The bank said it aimed to generate about $300m of cost reductions in 2025, with a commitment to an annualised reduction of $1.5 billion in cost base expected by the end of 2026.
“We have renewed vigour in finding the efficiencies that will optimise our resource allocation, be that geographical, business line or balance sheet,” Elhedery said in the bank’s earnings statement.
“This will enhance the way we actively and dynamically manage costs and capital, and target investments.”
HSBC said it was aiming for a performance target of a mid-teens return on average tangible equity for each of the three years from 2025 to 2027, while noting the outlook for interest rates remains volatile and uncertain in the medium term.
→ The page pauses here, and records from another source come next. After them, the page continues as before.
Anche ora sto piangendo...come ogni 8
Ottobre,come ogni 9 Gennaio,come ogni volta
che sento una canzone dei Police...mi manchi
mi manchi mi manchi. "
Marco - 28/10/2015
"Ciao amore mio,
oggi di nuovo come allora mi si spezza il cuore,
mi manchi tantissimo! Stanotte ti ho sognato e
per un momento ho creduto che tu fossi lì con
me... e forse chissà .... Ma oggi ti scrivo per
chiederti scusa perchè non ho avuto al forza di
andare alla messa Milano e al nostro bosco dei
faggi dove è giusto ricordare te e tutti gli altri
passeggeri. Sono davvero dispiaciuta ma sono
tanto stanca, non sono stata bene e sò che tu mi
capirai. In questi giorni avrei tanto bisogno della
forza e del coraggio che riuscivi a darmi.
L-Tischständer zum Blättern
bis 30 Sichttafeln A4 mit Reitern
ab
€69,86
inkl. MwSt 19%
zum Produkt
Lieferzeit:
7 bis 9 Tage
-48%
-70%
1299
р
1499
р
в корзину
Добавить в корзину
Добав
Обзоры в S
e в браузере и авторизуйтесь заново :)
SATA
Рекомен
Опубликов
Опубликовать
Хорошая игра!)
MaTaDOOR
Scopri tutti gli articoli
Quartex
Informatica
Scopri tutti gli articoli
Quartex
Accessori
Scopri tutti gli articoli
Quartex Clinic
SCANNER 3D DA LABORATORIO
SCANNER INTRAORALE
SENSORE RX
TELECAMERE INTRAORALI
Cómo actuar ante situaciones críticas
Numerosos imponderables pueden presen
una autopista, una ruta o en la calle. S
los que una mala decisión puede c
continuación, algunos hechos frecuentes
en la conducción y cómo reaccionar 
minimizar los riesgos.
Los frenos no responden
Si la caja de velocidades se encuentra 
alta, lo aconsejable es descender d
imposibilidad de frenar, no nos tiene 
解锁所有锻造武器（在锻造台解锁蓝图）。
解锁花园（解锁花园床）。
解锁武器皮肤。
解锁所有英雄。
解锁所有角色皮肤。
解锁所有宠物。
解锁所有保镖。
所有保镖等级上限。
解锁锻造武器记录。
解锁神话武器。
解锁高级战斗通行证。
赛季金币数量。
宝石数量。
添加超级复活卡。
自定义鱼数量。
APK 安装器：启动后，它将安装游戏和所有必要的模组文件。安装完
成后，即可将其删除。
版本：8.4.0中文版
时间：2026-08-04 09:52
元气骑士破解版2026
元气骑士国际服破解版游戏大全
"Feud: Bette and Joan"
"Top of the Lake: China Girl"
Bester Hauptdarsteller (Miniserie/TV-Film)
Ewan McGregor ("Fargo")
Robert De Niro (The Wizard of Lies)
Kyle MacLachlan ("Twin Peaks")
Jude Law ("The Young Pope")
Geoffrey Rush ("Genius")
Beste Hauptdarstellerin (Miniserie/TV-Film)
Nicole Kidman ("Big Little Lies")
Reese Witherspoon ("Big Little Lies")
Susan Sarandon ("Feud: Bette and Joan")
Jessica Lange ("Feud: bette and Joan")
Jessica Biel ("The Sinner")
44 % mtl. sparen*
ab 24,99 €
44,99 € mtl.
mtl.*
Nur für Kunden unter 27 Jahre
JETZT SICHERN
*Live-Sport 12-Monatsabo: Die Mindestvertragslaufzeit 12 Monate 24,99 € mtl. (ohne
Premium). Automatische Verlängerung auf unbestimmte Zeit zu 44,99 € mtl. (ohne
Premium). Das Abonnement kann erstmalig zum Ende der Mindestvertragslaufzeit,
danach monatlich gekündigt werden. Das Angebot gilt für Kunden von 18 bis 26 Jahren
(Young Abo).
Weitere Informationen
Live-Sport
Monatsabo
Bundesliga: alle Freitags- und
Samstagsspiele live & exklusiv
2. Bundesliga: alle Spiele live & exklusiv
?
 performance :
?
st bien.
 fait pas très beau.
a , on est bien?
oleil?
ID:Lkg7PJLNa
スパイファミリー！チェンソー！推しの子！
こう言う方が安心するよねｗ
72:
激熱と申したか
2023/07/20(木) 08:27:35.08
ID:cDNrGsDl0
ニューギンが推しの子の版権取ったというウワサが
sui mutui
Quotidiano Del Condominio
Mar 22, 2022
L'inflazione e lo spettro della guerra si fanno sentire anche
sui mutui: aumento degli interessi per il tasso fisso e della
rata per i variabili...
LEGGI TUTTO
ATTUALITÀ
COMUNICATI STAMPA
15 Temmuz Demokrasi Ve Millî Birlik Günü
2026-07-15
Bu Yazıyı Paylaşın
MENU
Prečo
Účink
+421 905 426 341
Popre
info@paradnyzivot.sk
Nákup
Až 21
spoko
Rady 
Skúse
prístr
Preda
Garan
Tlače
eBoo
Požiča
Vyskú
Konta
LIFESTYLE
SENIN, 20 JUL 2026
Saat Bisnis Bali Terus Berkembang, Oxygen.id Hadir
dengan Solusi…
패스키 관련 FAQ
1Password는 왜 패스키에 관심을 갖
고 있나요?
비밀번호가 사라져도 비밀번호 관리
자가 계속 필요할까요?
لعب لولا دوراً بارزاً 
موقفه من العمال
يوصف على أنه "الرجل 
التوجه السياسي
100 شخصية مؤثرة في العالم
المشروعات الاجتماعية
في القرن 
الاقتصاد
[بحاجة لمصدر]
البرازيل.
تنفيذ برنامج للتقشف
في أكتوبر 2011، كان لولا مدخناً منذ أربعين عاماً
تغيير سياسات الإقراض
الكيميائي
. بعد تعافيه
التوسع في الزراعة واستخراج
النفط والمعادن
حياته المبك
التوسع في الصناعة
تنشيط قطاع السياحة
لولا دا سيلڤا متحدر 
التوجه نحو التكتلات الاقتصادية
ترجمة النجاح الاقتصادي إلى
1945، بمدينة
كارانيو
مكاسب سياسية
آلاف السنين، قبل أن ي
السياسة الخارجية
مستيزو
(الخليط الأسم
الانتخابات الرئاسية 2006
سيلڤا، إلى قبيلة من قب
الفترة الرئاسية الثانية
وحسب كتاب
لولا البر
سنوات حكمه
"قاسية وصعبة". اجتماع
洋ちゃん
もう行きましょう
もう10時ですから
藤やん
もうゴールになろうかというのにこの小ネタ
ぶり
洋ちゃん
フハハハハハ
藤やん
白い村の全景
In 2024, wealth and personal banking, its biggest earner, delivered $12.2 billion in profit before tax, a 5.2% rise from a year earlier, as it won new customers and sold more wealth management products.
Profit in global banking and markets rose nearly 27% to $7.1 billion, its earnings filing showed.
HSBC also said it will pay a fourth interim dividend of $0.36 a share, resulting in a total of $0.87 per share in 2024, which includes a special dividend of $0.21 a share for the disposal of its Canadian business.
Elhedery, a career HSBC insider promoted from the CFO role, has moved faster than some analysts and investors expected to shake up the bank by slashing the ranks of senior managers and reorganising operating divisions along East-West lines.
He cut the mergers-and-acquisitions and equity capital markets teams in Europe and the Americas in the bank’s biggest investment banking retrenchment in decades, accelerating a pivot toward Asian markets.